Mr. Brinkman and friends go to Washington!
I make two trips to Washington, D.C. every year to discuss MEP and manufacturing issues with the Wisconsin Congressional delegation. I’m just back from our spring trip and once again was reminded how surreal the situation can be and how much hard work it is to see everyone in two days.
We usually travel with two or three manufacturers and it’s always fun to introduce “newbies” to the process. Their initial reaction to the environment and their personal development during the visits are fun to watch. Each of their stories becomes more refined as they speak to Congressional delegates from across Wisconsin. At the end of the visits, I make it a point to ask what they found most exciting and what surprised them the most.
The reactions usually fall into one of two categories: Either the entire process impresses and amazes them or they become disillusioned by the way we run government. I can see both perspectives. I usually come home with a feeling of pride that we live in a country where each of us can petition the government and be heard. At the same time, the inertia and inability of smart people to post major accomplishments frustrates me.
In any case, it’s a valuable experience, regardless of you are or when you go. Seeing the process up close provides a unique perspective on what makes our republic work. Seeing the flow of citizens and their causes filling offices and hallways also inspires a sense of confidence in the system and our ability to make an impact. Finally, taking a stand and educating the delegation provides an appreciation for our democracy and what’s possible.
Everyone should go through the process at least once. There’s no more intense way to learn your civics than in the halls of Congress. If you go during the budget cycle, you will encounter thousands of people making their cases and representing their causes. You will be amazed at the complexity of the ecosystem and how it all fits together.
Engagement around that complexity makes learning essential. In order to make a strong case, you must know your issues cold.
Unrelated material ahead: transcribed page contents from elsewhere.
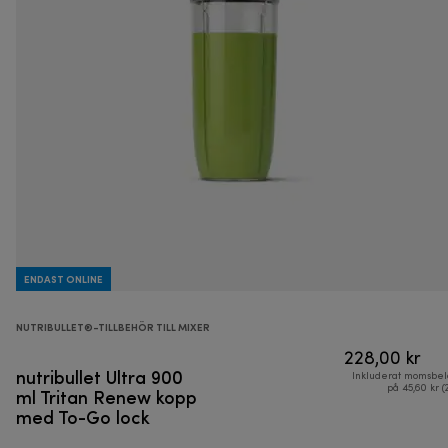
ENDAST ONLINE
NUTRIBULLET®-TILLBEHÖR TILL MIXER
228,00 kr
nutribullet Ultra 900
Inkluderat momsbel
ml Tritan Renew kopp
på 45,60 kr (
med To-Go lock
Really smart people fill Congressional staffs and they expect crisp, informed arguments and direct answers to their questions. You must also learn the legislative process and how Congress gets things done in order to take the right actions at the right time. The issues and the process taken together create a unique opportunity to learn how our country operates.
Most people come away with a better perspective on the public sector. Washington is always a place with multiple issues in play. Decisions tend to be much more complicated than in the private sector because those decisions can rarely be reduced to dollars and cents. As a result, competing priorities — almost all of them important and reasonable — line up for limited resources. Simple solutions usually don’t work in this environment. Effective action requires hard work, deep understanding of the relevant issues, and an appreciation for the interaction of the various forces at work.
Our future depends on informed, smart people engaging in effective ways. These leaders must be able to handle nuance in complicated environments and engage in civil discussions around emotionally charged topics. This leadership includes taking principled, inclusive positions to build the future by aligning people around meaningful and productive causes.
I encourage you to make a difference in your world. Find a cause — something you believe in and are willing to master. Schedule a trip to Washington and make your case to our delegation. Then bring what you learn back to your community, teach others about what you learned, your cause, and the process you engaged.
We can make a difference by acting together and engaging the system.